Day 12 - Lehava - Jaime
As our second week of IST comes to an end, it’s difficult to comprehend that one third of this once in a life time opportunity has already passed.
We ended our Friday afternoon in Kfar Kedem after an intense donkey riding experience where we went back to the time of Mishna and learnt about the authentic practises of the time. Our Kaballat Shabbat awaited as we headed back to our Kibbutz called Ein Zivan.
To me, Shabbat is a realm of its own, giving both the time to share an endless bond with family and embrace the presence of my friends. And that is what IST Shabbat embodies, it is the ideal Shabbat I strive to experience every week.
Upon departing Australia, I had this clear stereotype locked into my mind that IST would be an emotional journey that would shift my life into an environment that would allow me to be filled with religious beliefs and G-d filled thoughts. Instead I have been given a taste into the perfect world that focuses its morals around being present. By being present, you are able to fulfil your soul with only the finest things in life while still connecting your soul to the outside world, giving you both a modern mindset and a religious outlook on life.
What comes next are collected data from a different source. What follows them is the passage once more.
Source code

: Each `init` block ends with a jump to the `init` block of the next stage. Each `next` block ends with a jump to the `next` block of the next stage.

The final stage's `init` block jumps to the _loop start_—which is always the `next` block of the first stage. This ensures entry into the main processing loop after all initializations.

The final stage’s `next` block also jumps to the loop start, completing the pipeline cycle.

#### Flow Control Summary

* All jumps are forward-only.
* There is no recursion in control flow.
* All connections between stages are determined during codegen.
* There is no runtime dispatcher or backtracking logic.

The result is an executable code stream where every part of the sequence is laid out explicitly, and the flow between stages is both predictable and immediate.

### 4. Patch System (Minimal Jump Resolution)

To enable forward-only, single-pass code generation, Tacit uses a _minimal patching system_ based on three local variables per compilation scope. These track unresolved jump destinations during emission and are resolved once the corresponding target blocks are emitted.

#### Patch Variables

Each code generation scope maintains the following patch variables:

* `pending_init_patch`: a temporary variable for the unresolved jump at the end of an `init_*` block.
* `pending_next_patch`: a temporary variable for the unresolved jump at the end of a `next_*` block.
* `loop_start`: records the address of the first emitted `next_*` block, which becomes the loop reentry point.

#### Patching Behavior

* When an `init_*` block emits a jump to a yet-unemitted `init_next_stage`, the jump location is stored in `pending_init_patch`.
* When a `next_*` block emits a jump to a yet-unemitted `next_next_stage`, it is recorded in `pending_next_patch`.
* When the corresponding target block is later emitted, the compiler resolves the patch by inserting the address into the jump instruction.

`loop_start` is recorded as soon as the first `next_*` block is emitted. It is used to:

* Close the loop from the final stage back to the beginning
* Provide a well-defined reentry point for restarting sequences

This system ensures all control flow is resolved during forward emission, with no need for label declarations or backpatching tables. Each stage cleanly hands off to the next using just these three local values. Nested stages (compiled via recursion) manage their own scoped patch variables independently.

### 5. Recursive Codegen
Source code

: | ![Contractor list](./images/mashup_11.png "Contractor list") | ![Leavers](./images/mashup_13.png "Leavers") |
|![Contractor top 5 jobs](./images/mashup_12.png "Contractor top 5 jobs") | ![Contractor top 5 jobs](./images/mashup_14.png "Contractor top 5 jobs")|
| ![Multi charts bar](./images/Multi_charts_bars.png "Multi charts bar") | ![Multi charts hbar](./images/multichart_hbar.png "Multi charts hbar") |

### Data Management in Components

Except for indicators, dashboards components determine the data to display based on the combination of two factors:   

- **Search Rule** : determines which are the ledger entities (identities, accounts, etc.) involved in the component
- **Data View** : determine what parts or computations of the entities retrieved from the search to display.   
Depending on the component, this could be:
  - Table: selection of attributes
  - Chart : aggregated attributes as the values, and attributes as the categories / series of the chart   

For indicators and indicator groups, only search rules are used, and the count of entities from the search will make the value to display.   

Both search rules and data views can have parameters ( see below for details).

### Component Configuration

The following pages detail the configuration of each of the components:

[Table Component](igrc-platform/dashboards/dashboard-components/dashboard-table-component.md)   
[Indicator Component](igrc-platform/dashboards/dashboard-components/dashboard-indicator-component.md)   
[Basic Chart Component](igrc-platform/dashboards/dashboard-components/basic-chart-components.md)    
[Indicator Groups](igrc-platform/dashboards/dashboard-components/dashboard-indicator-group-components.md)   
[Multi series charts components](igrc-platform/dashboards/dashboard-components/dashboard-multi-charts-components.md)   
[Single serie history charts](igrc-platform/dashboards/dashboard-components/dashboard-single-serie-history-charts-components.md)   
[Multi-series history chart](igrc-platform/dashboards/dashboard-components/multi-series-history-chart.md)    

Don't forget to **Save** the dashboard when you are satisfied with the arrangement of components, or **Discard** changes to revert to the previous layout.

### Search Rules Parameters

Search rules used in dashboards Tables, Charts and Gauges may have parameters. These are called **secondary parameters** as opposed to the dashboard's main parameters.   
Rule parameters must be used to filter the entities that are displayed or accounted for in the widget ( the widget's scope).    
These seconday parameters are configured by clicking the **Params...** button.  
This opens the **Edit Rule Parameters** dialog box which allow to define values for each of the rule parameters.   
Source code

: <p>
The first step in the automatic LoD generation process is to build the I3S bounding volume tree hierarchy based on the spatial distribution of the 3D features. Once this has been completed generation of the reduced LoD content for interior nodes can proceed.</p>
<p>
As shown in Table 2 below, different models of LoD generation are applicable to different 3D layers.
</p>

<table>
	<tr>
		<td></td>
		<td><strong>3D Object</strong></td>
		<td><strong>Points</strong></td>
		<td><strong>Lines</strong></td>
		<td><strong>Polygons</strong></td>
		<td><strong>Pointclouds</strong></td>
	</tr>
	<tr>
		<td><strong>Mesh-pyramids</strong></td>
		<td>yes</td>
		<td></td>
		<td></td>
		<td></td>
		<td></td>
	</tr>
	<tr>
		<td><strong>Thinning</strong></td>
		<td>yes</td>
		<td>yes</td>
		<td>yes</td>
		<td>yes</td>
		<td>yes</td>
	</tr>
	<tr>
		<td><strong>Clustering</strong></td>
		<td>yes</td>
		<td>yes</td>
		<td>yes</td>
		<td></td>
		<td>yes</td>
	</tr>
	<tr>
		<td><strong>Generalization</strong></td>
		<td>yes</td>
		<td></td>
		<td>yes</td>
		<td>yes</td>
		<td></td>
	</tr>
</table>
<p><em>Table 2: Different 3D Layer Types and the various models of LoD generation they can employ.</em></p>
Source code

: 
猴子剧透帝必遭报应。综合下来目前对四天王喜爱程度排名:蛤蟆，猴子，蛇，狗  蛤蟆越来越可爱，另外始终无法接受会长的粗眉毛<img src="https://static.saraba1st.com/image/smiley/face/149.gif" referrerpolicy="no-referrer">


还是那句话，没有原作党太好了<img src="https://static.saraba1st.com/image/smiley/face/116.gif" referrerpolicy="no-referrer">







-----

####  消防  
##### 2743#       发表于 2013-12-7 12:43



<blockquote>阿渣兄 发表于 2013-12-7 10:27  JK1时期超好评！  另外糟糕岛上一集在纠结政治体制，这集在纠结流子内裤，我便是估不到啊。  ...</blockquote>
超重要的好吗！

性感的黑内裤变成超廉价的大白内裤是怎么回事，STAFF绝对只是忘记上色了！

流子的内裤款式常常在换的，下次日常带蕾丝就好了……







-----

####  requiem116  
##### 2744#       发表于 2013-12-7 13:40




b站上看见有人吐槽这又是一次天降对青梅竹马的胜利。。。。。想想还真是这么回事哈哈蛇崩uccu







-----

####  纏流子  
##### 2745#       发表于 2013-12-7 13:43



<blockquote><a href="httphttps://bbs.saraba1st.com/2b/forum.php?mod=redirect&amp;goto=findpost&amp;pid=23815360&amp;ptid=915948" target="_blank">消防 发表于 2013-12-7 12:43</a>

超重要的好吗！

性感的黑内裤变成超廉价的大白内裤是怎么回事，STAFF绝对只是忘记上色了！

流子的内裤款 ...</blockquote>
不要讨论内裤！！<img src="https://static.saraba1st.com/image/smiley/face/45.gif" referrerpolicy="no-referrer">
Kabbalat Shabbat has always been my favourite part of Shabbat, singing the tunes our ansestors once wrote while congregating at shule to uphold traditions. All of Lehava gathered together to bring in Shabbat through the mitzvah of candle lighting and Lecha Dodi. Creating the perfect interlude into our first ever Kibbutz dinner. After mountains of endless chicken and handfuls of cookies, my favourite part of the night approached, the tisch. While sitting in a dark space accompanied by the voice of my peers, I couldn’t help but to feel happy; happy to harmonise with the teachers that have so quickly become my friends and happy to embrace the Shabbat spirit I have only just began to grasp hold of. There’s something about being in a room sharing a moment of connection with all the people you’ve grown up with knowing that the feeling of connection is mutual and remembered. I sat in that room, reminiscing about all the lost voices in the Holocaust, feeling privileged that I live in this modern day and age where practising Judaism is not challenged by society. Although being surrounded by enemy territory is the utmost frighting scene, somehow, every fear was lost in translation and instead turned into a secure feeling. And I hope this feeling will be here to stay as I spend the next four weeks of IST attempting to fufill my soul.